1-2.甲板の上の珍事

「まぁ素敵な説明で。つい聞き入ってしまいましたわ」

「温水プールなんて懐かしいな。学院時代に使ったきりだ」

「あれよりも豪勢なものらしいね。後で見てみようか」


 客人たちは再び話に花を咲かせ始める。船内の詳細な説明がなされたこともあり、設備を見て回ろうとホールから出て行く客も多かった。

 警備の軍人はその光景を見つめていたが、暫くして交代の時間となった。船内は広いので各所に警備が置かれているが、常に同じ場所にいるのは警備上好ましくないため、数時間単位で場所が交代される。


「交代だ。次の警備場所は一等客室」


 同僚でもある交代要員がそう告げる。自分と同じように、何処か辟易した顔をしているのを見てレグナードは苦笑を零した。


「そっちはどうだった?」

「誰も来ないから暇だよ。まぁ此処と違って飯の誘惑がないのは助かるけどな」


 同僚はふと思い出したように眉を持ち上げる。


「そういえば、今日の客人って軍と政府の関係者だけだよな?」

「その筈だ。制御機関と研究機関は別日だそうだから。何でそんなことを?」

「いや、外国人がいたから気になって」


 レグナードはそれを聞いて肩を竦めた。


「おいおい。お前は爺さんか? 今時、移民なんて珍しくもないだろ。十三剣士隊のクレキ中尉に聞かれたら、首を斬り落とされてるぞ」

「軍人でも政府関係者でもなさそうだから、気になってるんだよ。まだ若い二人連れで……」

「服装は?」

「正装だったけど」

「じゃあ誰かの連れだろ。下手なこと言うと藪蛇になる」

「わかってるよ」


 そう言いながら、どこか納得していない相手をその場に置いて、レグナードは会場を出た。

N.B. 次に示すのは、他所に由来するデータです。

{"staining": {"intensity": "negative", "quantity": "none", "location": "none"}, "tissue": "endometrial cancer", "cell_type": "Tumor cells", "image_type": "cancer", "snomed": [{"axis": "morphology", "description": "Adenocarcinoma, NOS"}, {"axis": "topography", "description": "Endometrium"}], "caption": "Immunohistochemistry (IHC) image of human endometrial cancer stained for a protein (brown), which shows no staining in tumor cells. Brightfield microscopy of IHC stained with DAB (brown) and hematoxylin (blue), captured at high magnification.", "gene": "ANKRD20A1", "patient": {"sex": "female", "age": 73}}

 船は五階層に分かれていて、中心となる三階に会場がある。甲板もあるので、他の階に比べて使用スペースは狭かった。レグナードは警備の一環として甲板へ足を踏み入れる。煌びやかな船内と比べると殺風景で、冷たい風が頬を撫でる。

 これが真冬でもなければテーブルか椅子ぐらいは並ぶのだろうが、今は何も置かれていなかった。真冬の海を渡る船にそんなものを置いても氷漬けになるだけだと皆知っている。


「さて、一周してから上に行くか」


 小さな駅の一つぐらいは容易に入りそうな甲板には、照明らしいものが殆どない。柵には小型照明が並んでいるが、それも中心部までは照らせていなかった。そのため、甲板の中央に大きな穴が開いているかのような錯覚を与える。

 レグナードが歩き出そうとした刹那、その穴の向こうから男のうめき声が聞こえた。苦しそうな声に混じり、倒れるような音もする。


「どうしましたか!?」


 レグナードは声を掛けるが、応答はない。迷わず走り出しながら、腰に提げた軍刀を意識する。前衛部隊ではないが、一通りの訓練を受けているため、抜くことに躊躇いはない。出来れば抜きたくはないが、万一ということもある。

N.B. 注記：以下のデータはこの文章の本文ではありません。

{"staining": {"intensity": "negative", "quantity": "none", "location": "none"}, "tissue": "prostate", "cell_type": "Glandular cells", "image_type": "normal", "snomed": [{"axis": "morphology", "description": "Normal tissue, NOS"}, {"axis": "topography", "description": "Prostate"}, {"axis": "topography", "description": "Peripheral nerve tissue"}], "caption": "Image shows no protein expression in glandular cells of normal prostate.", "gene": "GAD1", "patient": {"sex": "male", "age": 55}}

 中央の暗い穴の上を走り抜けると、甲板の先へと出た。照明で明るいその場所に、一人の男が倒れていた。身なりは良く、しかし軍の関係者ではない。何か恐ろしい物でも見たかのように顔は歪んでいて、オールバックにした緑色の髪は乱れていた。


「大丈夫ですか?」


 胸の辺りを抑えて苦しんでいる男の傍に駆け寄ってしゃがみ込む。少し離れた場所で、男が持っていたと思しき空のグラスが転がっている。

 男は痙攣する手をレグナードの方に伸ばし、何かを言おうとする。だが大きく開かれた口から飛び出したのは、言葉でもなければ叫びでもなかった。

 宙に放たれたのは、銀色の鱗を持った大きな魚だった。


「は?」


 呆気にとられるレグナードの膝の上に魚が落ちる。そしてそれに合わせたように、男も力を失って甲板の上に崩れ落ちた。


「……な、なんだ?」


 魚は水の上で暴れまわり、尾鰭を激しく振るう。男から生命力を奪ったかのように、その動きは力強かった。

 呆然とそれを見ていたレグナードは、すぐ傍に何かの気配を感じて視線を動かす。レグナードの右側、少し照明が途切れた場所に人間が二人立っていた。

 どちらも驚いたような表情で、動かなくなった男を見ている。まだ若い男女で、正装姿だった。レグナードは二人の容貌を見て、そして同僚が言っていた「外国人」のことを思い出していた。